Friday, June 24, 2016

On internationalism

In light of Brexit, in light of the isolationism and divisions that threaten global peace, let’s recall the original reasons that we joined together to form the United Nations and the EU. I harken back to Woodrow Wilson’s words. Wilson was awarded the Nobel Peace Prize in 1920 for his efforts to establish the League of Nations in the aftermath of the Great War (WWI). In his Fourteen Points speech, he addresses a rational global response to imperialism.
“In regard to these essential rectifications of wrong and assertions of right we feel ourselves to be intimate partners of all the governments and peoples associated together against the Imperialists. We cannot be separated in interest or divided in purpose. We stand together until the end. For such arrangements and covenants we are willing to fight and to continue to fight until they are achieved; but only because we wish the right to prevail and desire a just and stable peace such as can be secured only by removing the chief provocations to war, which this program does remove. …
“… An evident principle runs through the whole program I have outlined. It is the principle of justice to all peoples and nationalities, and their right to live on equal terms of liberty and safety with one another, whether they be strong or weak. Unless this principle be made its foundation no part of the structure of international justice can stand.”
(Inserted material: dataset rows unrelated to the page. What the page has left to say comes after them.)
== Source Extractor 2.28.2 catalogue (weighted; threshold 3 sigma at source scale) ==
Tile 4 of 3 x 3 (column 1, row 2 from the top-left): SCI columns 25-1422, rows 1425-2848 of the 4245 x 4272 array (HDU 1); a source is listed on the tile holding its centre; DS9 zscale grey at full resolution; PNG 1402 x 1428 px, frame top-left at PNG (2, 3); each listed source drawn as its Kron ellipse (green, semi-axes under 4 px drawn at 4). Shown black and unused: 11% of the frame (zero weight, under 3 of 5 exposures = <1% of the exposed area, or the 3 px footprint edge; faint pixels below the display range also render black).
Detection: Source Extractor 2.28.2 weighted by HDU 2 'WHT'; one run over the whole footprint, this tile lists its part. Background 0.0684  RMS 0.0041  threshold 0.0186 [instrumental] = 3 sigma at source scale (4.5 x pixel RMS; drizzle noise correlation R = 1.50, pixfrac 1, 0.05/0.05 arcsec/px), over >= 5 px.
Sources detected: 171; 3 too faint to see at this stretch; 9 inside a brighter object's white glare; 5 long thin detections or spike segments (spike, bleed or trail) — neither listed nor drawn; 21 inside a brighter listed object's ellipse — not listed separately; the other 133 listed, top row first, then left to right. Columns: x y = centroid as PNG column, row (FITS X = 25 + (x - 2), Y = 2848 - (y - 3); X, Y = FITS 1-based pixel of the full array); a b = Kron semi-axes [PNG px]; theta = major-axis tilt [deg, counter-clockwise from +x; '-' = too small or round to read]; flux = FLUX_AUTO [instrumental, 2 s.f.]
The US Congress refused to ratify the League of Nations treaty, and another World War followed. However, Wilson instigated a century of global cooperation and codependence that have created global stability and economic prosperity. His words ring true for me today: “I would rather lose in a cause that will some day win, than win in a cause that will some day lose.”
We must take careful stock of this trend toward isolation. We must carefully consider the costs of turning away people who are in need, and excluding those who are weak, scared, injured and poor. We must more carefully articulate that we support international unity because we reject military aggression, we reject oppression, and we reject xenophobia. We reject these by standing together, in this global project in unification and cooperation.